-- Opening Marker --
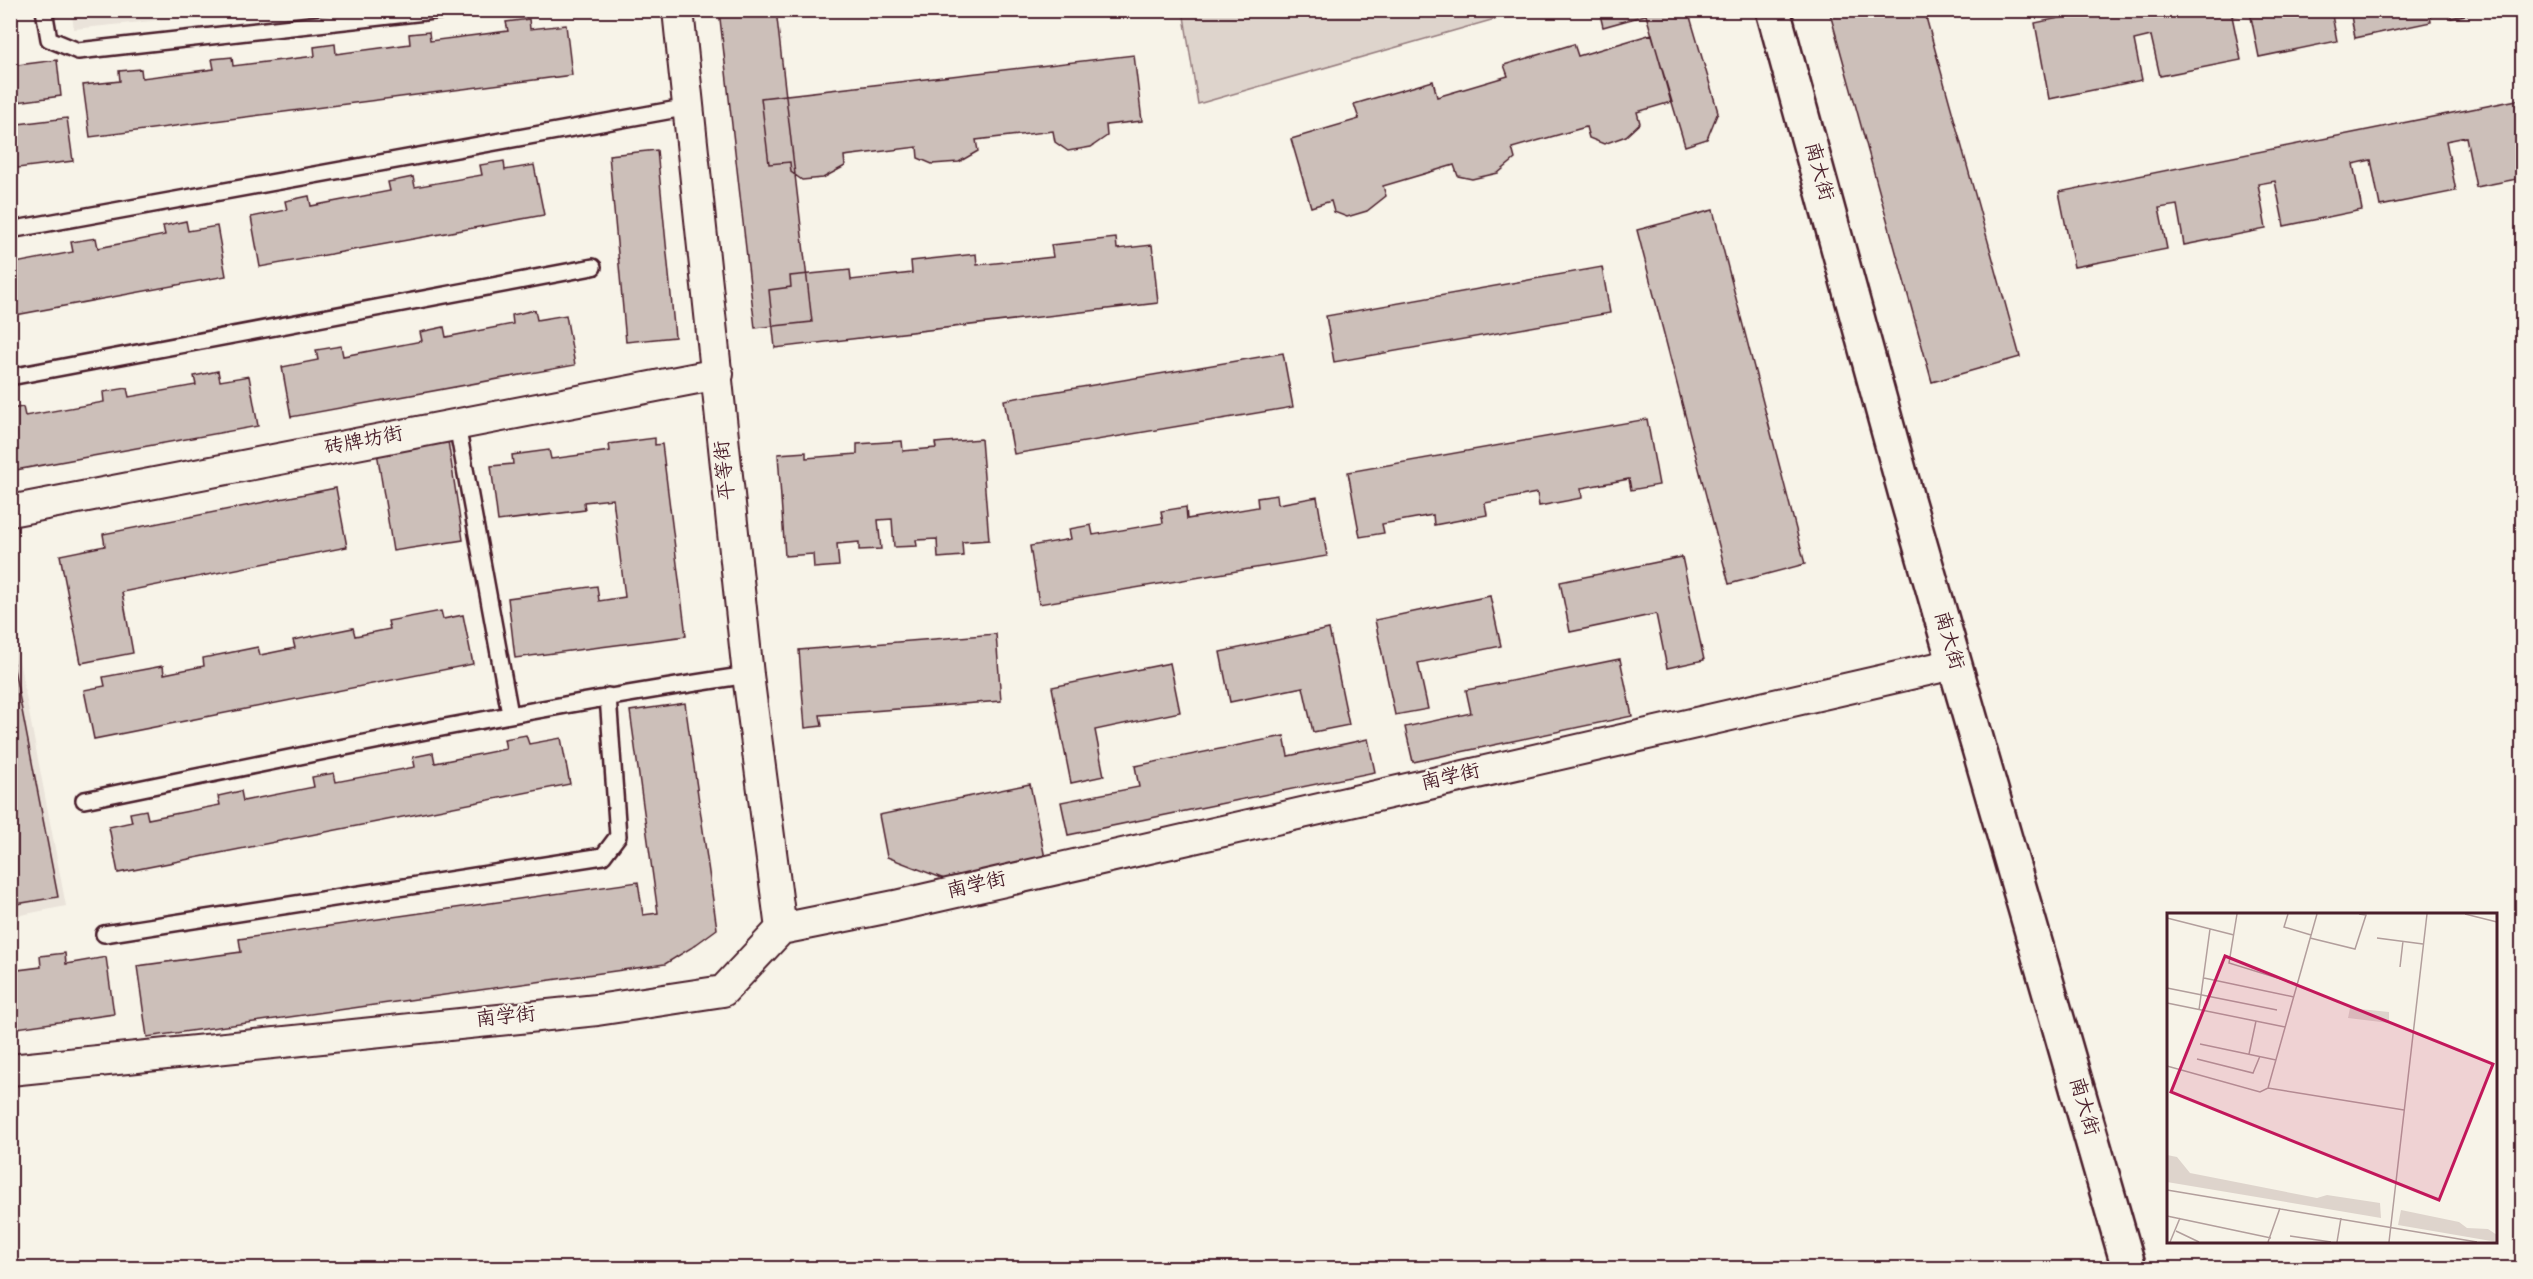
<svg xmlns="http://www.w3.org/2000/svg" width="2533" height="1279" viewBox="0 0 2533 1279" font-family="'Gochi Hand','LXGW WenKai TC',sans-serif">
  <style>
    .built { fill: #eae3da }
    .green { fill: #ded4cc; stroke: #947a7c; stroke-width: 1.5 }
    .building { fill: #ccbfb9; stroke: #4a1f2b; stroke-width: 1.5 }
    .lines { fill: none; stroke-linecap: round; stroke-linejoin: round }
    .service-casing { stroke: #4a1f2b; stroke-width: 20 }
    .minor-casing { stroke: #4a1f2b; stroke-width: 34 }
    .tertiary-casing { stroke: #4a1f2b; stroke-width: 38 }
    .service { stroke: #f7f3e8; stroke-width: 15 }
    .minor { stroke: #f7f3e8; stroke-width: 30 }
    .tertiary { stroke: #f7f3e8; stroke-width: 33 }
    .labels { text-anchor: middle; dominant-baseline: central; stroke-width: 4.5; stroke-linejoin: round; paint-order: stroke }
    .street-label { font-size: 20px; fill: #4a1f2b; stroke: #f7f3e8 }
    .inset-road { fill: none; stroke: #b29e9c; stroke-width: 1.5 }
    .view { fill: #c2185b; fill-opacity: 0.15; stroke: #c2185b; stroke-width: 3 }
    .inset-edge { fill: none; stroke: #4a1f2b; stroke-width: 3 }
  </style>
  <rect width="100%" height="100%" fill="#f7f3e8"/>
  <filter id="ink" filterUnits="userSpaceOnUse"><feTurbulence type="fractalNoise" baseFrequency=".0167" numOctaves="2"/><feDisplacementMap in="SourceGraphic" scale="12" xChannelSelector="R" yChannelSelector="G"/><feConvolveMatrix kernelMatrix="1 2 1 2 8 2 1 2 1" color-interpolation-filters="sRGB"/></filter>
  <g filter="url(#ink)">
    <path class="built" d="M71 10 248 11 74 29Z
      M10 613 66 906 11 917H10Z"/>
    <path class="green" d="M1183 10H1523V11L1198 104Z"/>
    <path class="building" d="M10 10H13L16 38 10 39Z
      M76 10H116L77 16Z
      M719 10H776L812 322 755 328Z
      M1599 10H1688L1718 112 1707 139 1685 146 1646 15 1603 27Z
      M1829 10H1924L2020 357 1932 382Z
      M2097 10H2331L2337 41 2259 57 2250 12 2232 16 2241 60 2160 76 2151 36 2134 40 2142 80 2049 99 2035 23Z
      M2350 10H2429L2431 22 2355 38Z
      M2450 10H2489L2451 18Z
      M529 19 530 29 566 25 572 75 90 137 83 85 120 81 119 71 141 69 142 78 214 69 212 59 232 57 233 66 315 56 314 47 335 44 336 54 410 44 409 34 429 32 430 41 508 31 506 22Z
      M1652 34 1671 102 1637 112 1640 123 1626 136 1604 144 1589 138 1586 127 1512 148 1515 159 1498 173 1472 179 1458 176 1454 165 1383 186 1386 196 1367 211 1347 217 1334 212 1331 201 1311 207 1291 139 1359 119 1354 104 1433 81 1437 97 1508 76 1504 65 1574 44 1578 56Z
      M1134 55 1142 121 1106 125 1107 136 1091 147 1068 151 1055 142 1053 131 976 140 978 151 959 162 932 164 918 158 917 147 844 156 845 166 823 178 802 180 791 172 790 162 769 164 761 98Z
      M57 60 61 96 10 103V66Z
      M2522 99V178L2476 187 2466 137 2446 141 2456 191 2380 206 2371 160 2353 164 2362 210 2284 226 2275 181 2258 184 2266 229 2184 245 2177 205 2159 208 2167 249 2074 267 2059 192Z
      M67 118 73 161 10 169V125Z
      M657 150 675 337 626 342 609 155Z
      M504 161 505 170 534 165 544 215 260 267 251 217 287 210 285 201 309 196 311 206 390 191 388 182 413 177 415 187 482 175 480 165Z
      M1713 210 1805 564 1729 584 1637 230Z
      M186 221 188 231 217 226 226 276 10 316V264L73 252 71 242 96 238 98 248 165 235 163 226Z
      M1116 238 1117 249 1152 245 1158 303 775 348 769 290 791 287 790 276 850 270 851 280 912 273 911 261 976 254 977 265 1053 257 1051 245Z
      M1602 267 1610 313 1334 362 1326 316Z
      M535 310 537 320 566 315 575 365 291 417 282 367 318 360 316 350 341 346 343 356 422 341 420 332 444 327 446 337 513 324 512 315Z
      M1283 353 1293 407 1014 454 1004 400Z
      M218 371 220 381 249 376 258 426 10 471V409L23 407 25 416 104 402 103 392 127 388 129 397 196 385 194 376Z
      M1647 419 1659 485 1631 490 1629 479 1581 488 1582 498 1539 506 1537 493 1485 503 1487 515 1434 525 1433 515 1382 524 1384 533 1360 537 1348 472Z
      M655 438V445L662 444 686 636 515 658 508 598 597 586 599 601 625 597 613 499 584 502 585 510 498 521 491 466 513 464 512 455 549 450 551 459 610 451 609 444Z
      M981 439 989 540 962 542 963 556 938 558 937 539 916 540 917 546 894 547 892 519 878 520 881 549 859 550V542L837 544 839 566 814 568 813 554 785 556 778 454 806 452V458L857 454V444L902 441 903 451 936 448 935 443Z
      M448 441 463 540 393 551 377 452Z
      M336 488 347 547 122 592 133 653 81 663 60 555 105 546 103 534Z
      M1277 495 1278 504 1317 497 1327 556 1039 604 1030 546 1071 539 1069 529 1091 525 1093 535 1163 523 1161 511 1186 507 1187 519 1258 507 1257 498Z
      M1682 557 1704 660 1667 668 1656 614 1570 632 1560 582Z
      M1490 596 1501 646 1418 663 1428 709 1395 715 1375 620Z
      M441 611 443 619 463 615 473 664 94 739 84 690 105 686 103 677 163 666 164 674 204 666 203 658 258 647 260 655 295 648 293 640 353 628 355 636 390 629 388 621Z
      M1329 629 1349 725 1313 732 1303 687 1230 702 1220 652Z
      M996 634 1001 701 820 715 822 726 805 728 799 650Z
      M10 648 58 897 10 905Z
      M1620 659 1632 716 1413 762 1405 727 1471 713 1466 690Z
      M1170 663 1180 712 1095 730 1104 776 1071 783 1052 687Z
      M685 703 717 929 691 948 665 964 147 1037 137 966 241 952 239 939 638 882 643 915 658 913 630 711Z
      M526 735 529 744 561 738 570 784 118 873 109 827 132 822 130 813 146 810 148 819 220 805 218 796 241 791 243 801 314 787 312 777 334 773 336 782 415 767 413 757 433 753 435 763 506 749 504 739Z
      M1284 736 1288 756 1368 739 1375 772 1068 835 1061 802 1139 787 1135 766Z
      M1030 784 1046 863 952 882 887 857 879 815Z
      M65 953 66 964 106 957 114 1014 10 1029V971L41 967 40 956Z"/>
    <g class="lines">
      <defs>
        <path id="service" d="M44 10 49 39 78 51 443 10
          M10 230 689 107
          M10 377 593 267
          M457 425 510 714
          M84 800C305 755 525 708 748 675
          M104 934 603 856 618 836 608 696"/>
        <path id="minor" d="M678 10 748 675 781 929
          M10 511 718 374
          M10 1070 597 1010 723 991 781 929 895 906 1954 664"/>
        <path id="tertiary" d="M1773 10 1907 499 2129 1268"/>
      </defs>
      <use href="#service" class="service-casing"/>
      <use href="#minor" class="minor-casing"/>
      <use href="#tertiary" class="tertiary-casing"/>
      <use href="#service" class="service"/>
      <use href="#minor" class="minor"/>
      <use href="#tertiary" class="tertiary"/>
    </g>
  </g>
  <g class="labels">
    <g class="street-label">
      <text transform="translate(1817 172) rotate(75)">南大街</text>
      <text transform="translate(364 443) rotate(-11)">砖牌坊街</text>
      <text transform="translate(727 470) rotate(-96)">平等街</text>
      <text transform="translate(1947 641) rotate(74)">南大街</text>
      <text transform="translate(1451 779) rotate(-13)">南学街</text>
      <text transform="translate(977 887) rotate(-13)">南学街</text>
      <text transform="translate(506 1019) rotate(-6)">南学街</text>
      <text transform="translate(2082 1107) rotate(74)">南大街</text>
    </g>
  </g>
  <g transform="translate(2167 913)">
    <rect width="330" height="330" fill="#f7f3e8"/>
    <path d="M183 95 222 99V110L181 105ZM0 242 10 244 23 260 150 285 160 282 213 290 214 305 0 269ZM234 297 292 309 300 315 321 316 330 322V329L231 312Z" fill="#ded4cc"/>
    <path class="inset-road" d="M70 1 62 50 130 71M121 1 117 14 144 22M298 1 330 9M0 5 67 22M143 25 188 36 199 2 192 1M210 25 256 31M233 54 236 28M37 65 127 84M0 75 110 97M0 90 118 114M32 97 43 16M33 131 109 147M82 141 89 108M30 146 86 160 93 143M0 153 93 179 101 175 237 197M101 175 150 1M0 277 310 329M0 303 104 325M9 318 32 329M123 323 164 329M3 329 13 305M101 329 113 295M170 329 174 305M222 329 260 1"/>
    <path class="view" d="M58 43 326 151 272 287 4 179Z"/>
    <rect width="330" height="330" class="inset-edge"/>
  </g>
  <rect width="2533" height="1279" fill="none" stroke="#f7f3e8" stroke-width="36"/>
  <rect x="18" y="18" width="2497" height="1243" fill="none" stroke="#4a1f2b" stroke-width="2" filter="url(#ink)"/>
</svg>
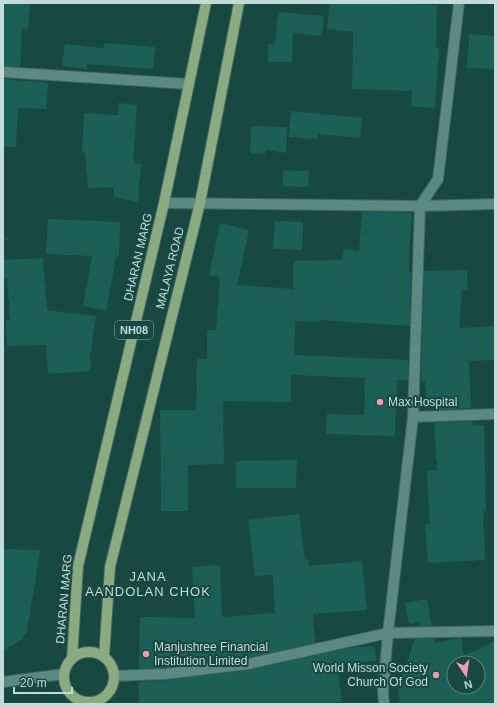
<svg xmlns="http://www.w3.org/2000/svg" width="498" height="707" font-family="Helvetica,sans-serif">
<rect width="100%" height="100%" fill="#184842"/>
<!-- building -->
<g fill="#1c5f57" fill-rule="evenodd">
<polygon points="3,3 30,3 28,29 22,28 20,67 3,66"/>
<polygon points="330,3 437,5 436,48 439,48 435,108 411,106 412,91 352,89 353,32 327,29"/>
<polygon points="278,12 324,16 322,36 293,33 292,62 268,62 268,44 275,44"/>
<polygon points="469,34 495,36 495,69 467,68"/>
<polygon points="104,43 155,47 153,69 87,64 87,69 62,66 65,44 104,48"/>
<polygon points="3,79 48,83 46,109 18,108 16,147 3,147"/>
<polygon points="119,103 137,105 133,163 141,164 138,202 114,197 114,187 88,188 85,152 82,152 84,113 118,115"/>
<polygon points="291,111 362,118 360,138 318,134 317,139 289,137"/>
<polygon points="251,126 287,127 286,153 266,150 265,154 250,153"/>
<polygon points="283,170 309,171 308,187 283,186"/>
<polygon points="362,212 412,213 409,254 409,272 411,272 410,326 319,320 319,322 295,321 294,355 408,360 408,380 397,380 395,436 326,434 327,414 364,415 365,378 291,375 291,402 223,401 224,464 188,465 188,511 161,511 160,410 196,410 197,359 207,359 207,330 216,330 220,277 209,275 220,223 249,230 237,285 293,289 293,261 342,260 343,249 359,251"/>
<polygon points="48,219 120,222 119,257 116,257 106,311 83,306 92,256 46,254"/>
<polygon points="275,221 303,222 302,250 273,249"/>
<polygon points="43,258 47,310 96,316 90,356 91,371 48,374 46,345 7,346 6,320 10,320 7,278 3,279 3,260"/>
<polygon points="467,270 468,290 462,290 459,328 495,326 495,360 469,361 471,408 434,410 433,407 427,407 425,381 421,381 424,271"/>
<polygon points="472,421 473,426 484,425 486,511 483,511 485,560 428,563 425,524 430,524 427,470 437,470 434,423"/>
<polygon points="297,460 296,488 236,488 236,461"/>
<polygon points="299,514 305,559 308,559 309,566 362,561 367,610 313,614 315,643 247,658 164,668 139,669 140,617 195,618 192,567 220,565 222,617 275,613 273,575 255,576 248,520"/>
<polygon points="3,549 40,550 27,632 20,640 3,651"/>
<polygon points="427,599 432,626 419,626 420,622 409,624 405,603"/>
<path d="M461,638L464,656L495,641V704H400L398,687L415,639H434L435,643ZM454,663H478V687H454Z"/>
<polygon points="375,646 376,661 337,664 342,702 327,704 139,704 139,682 166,680 249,670 349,648"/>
</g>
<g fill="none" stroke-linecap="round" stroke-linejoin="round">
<defs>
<g id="minor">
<polyline points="3,72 189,84"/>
<polyline points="164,203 420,206 495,204"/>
<polyline points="413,417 495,414"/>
<polyline points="114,676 165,674 248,664 388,633 495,631"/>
<polyline points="3,682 64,674"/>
<polyline points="384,704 383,691 388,633 413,417 420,206 438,179 459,3"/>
</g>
<g id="major">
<circle cx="89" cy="677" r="25"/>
<polyline points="104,657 110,567 200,203 239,3"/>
<polyline points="72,659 78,566 164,203 206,3"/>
</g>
</defs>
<!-- minor casing -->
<use href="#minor" stroke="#436560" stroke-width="12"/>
<!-- major casing -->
<use href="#major" stroke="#436560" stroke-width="12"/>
<!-- path -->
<polyline stroke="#70948f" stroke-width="2.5" stroke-dasharray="1 3" stroke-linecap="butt" points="3,237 7,239"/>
<!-- minor -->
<use href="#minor" stroke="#5b8a83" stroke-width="10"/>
<!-- major -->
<use href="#major" stroke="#8aab80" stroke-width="10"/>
</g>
<!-- markers -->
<g fill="#f29aaf" stroke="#184842" stroke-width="1.5">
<circle cx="380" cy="402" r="4"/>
<circle cx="146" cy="654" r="4"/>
<circle cx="436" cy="675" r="4"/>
</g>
<g text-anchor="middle" stroke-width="4" stroke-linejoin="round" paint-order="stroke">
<!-- shield labels -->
<rect fill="#184842" stroke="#90afaa" stroke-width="1" x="115" y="321" width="38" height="18" rx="3"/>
<g font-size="11" font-weight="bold" fill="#c3dbd7">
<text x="134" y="334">NH08</text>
</g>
<!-- street labels -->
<g font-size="12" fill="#c3dbd7" stroke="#184842">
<text transform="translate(138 257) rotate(-77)" y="4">DHARAN MARG</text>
<text transform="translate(170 268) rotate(-76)" y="4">MALAYA ROAD</text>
<text transform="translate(64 599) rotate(-85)" y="4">DHARAN MARG</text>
</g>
<!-- poi labels -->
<g font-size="12" fill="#c3dbd7" stroke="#184842" text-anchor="start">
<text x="388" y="406">Max Hospital</text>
<text x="154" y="651">Manjushree Financial<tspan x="154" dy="14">Institution Limited</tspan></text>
<text x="428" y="672" text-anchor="end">World Misson Society<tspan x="428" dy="14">Church Of God</tspan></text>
</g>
<!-- neighbourhood labels -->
<g font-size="13" letter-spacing="1" fill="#c3dbd7" stroke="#184842">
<text x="148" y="581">JANA<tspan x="148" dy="15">AANDOLAN CHOK</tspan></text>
</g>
</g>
<!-- border -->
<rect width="498" height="707" fill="none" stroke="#c3dbd7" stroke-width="8"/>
<!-- north arrow -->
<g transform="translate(466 675) rotate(167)"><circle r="19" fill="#184842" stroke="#5c837e"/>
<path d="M0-3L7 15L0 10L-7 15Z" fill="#f29aaf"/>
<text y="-6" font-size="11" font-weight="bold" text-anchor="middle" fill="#c3dbd7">N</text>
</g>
<!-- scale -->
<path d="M14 687v6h58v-6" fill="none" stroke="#c3dbd7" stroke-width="2"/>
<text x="20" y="687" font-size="12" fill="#c3dbd7" stroke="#184842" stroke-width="3" paint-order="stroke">20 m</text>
</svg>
-- Closing Marker --
**WHAT THIS TASK INVOLVES**
Every line of the records above where the string "lines" is found should be copied.

**THE ANSWER**
    .lines { fill: none; stroke-linecap: round; stroke-linejoin: round }
    <g class="lines">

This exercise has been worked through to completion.